I realized what I enjoy about Detectives These Days Are Crazy! as I finished this episode: It's Gintama without all of the science-fiction and Sengoku-period elements. That might sound like a bad thing, but if episodes like this are any indication, this show seems perfectly capable of hitting the same comedic strides as a solid 7/10 run of Gintama stories, and I think that's great. If more comedy anime were even close to being as funny as Gintama, the world would be a better place.

detectives-these-days-are-crazy-2024-masakuni-igarashi-kadokawa-nagumo-detective-agency-episode-1-still-2
Episode 1
Rating:

I like detective stories. I also like anime that features weathered, jaded thirty-somethings who have to deal with problems that I relate to, such as increasingly common back and joint pain, or a distressing inability to understand the humor and references of people younger than me. Based on these factors alone, I am a perfect mark for Detectives These Days Are Crazy!. As a comedy, pretty much all this premiere had to do was make me laugh a few times to get my seal of approval.

Good news, everyone: I chuckled—a few times, even. Given the incredibly low bar that a lot of anime “comedies” have set in the past, I may as well be tossing blue ribbons at Detectives These Days Are Crazy! left and right. Sure, some of the humor is the unfunny kind of stupid - I could do without the tired bit of our protagonist Keiichiro perving on his young new apprentice, for one. The show itself is not especially lecherous, though, so the jokes are more played out as cheap clichés rather than anything truly gross, which I can deal with. I'm more a fan of the surreal, Looney-Tunes-esque gags like Masahiro's ability to keep a seemingly infinite supply of random objects in the bottomless voids of her skirt at all times, or her ability to scare the bejeesus out of would be criminals with the sheer power of her hyper-realistic facial expressions.

The show also gets a lot of easy points with its “Old Man Yells At Cloud” routine. A lot of the specifics of Keiichiro's obvious fossilization are more particular to Japanese culture—the slang Masahiro uses, the trends in modern Japanese culture that Keiichiro hasn't caught on to, and so on—but Keiichiro's absurd obliviousness makes them all work even for a Western bloke like me.

■ Supplied information:
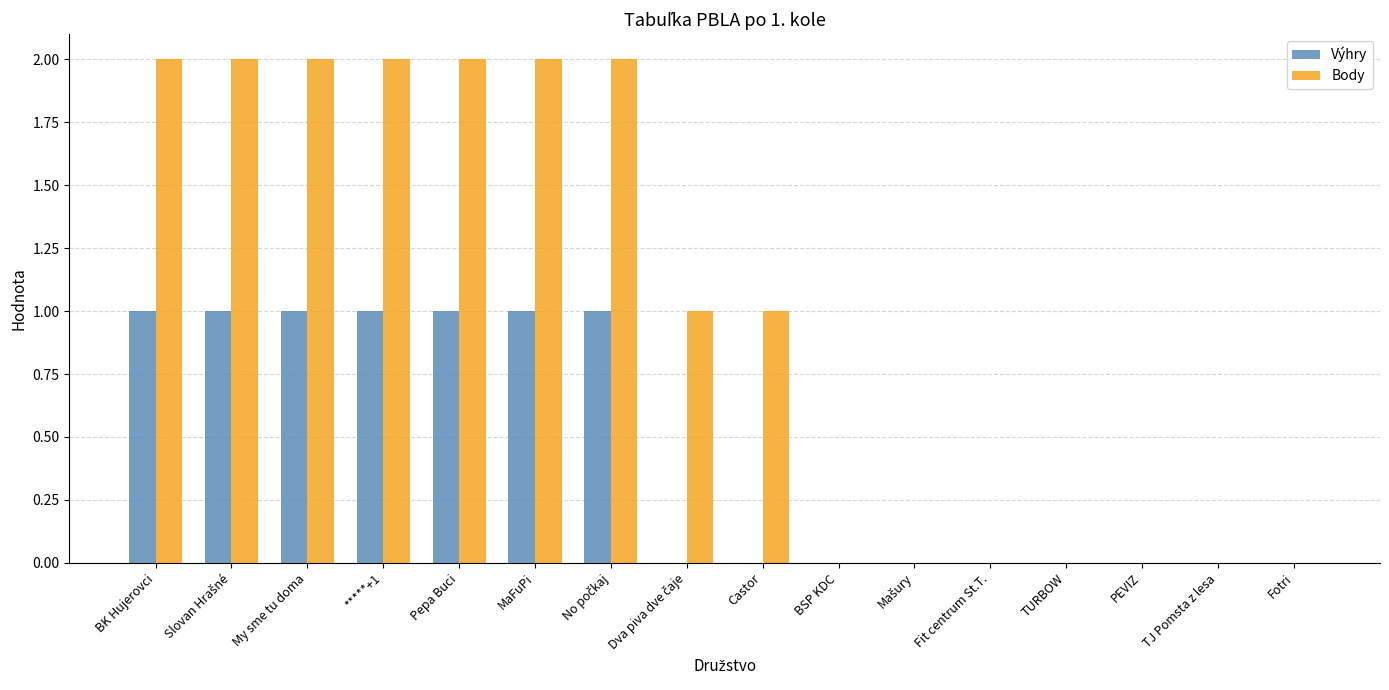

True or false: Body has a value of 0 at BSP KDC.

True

■ Work instructions:
Write what comes next in the review of Detectives These Days Are Crazy!, starting right after its last sentence. The material above is separate from the review of the anime.

■ Answer box:
Anyone my age (or older) can relate to being made painfully aware of how fast the world is beginning to pass you by now that you aren't actively plugged in to what all the cool kids and trendy influencers are up to. Just before the summer began, the students all began writing nonsense phrases like “chicken jockey!” and “happy ghast” all over my whiteboard, and they refused to explain what the hell any of it meant. It was enough to drive a man to madness.

So, yeah, if you're looking for a cheeky comedy that riffs on mystery story tropes and cross-generational misunderstandings, Detectives These Days Are Crazy! is a fun time. I don't know if it will become appointment viewing any time soon, but I'm looking forward to putting it on and relating to its hero's troubles whenever a youngster tries to get me to understand what a Roblox is.


Richard Eisenbeis

rhs-det-cap-2.png
Episode 2
Rating:

I was fairly confident after the first episode, but this one makes it even clearer that this show is not really for me. This episode is divided into three parts. The first is about the pair investigating the supernatural. The second involves finding a panty thief who bears a suspicious resemblance to Nagumo, and the third involves Mashiro catching an arsonist and dealing with the bomb he has hidden nearby.

The problem I had with each of these plots is that they are too predictable. The solution to the mystery—as well as the concluding punchline in the first two cases—was rather obvious from the start. With no mystery and no big comedic payoff, what is left to entertain you? I'll answer that question with another question: Do you find Mashiro making weird faces and shouting to be the height of humor? Then, congratulations, this show is made for you.

However, in my case, I was rarely entertained. Sure, I laughed at the English non-sequiturs that Mashiro spouts after kicking a ball and Nagumo trying to act cool by quoting Sherlock Holmes—only to realize he didn't have an applicable quote stashed away—but that was nowhere near enough to keep me engaged.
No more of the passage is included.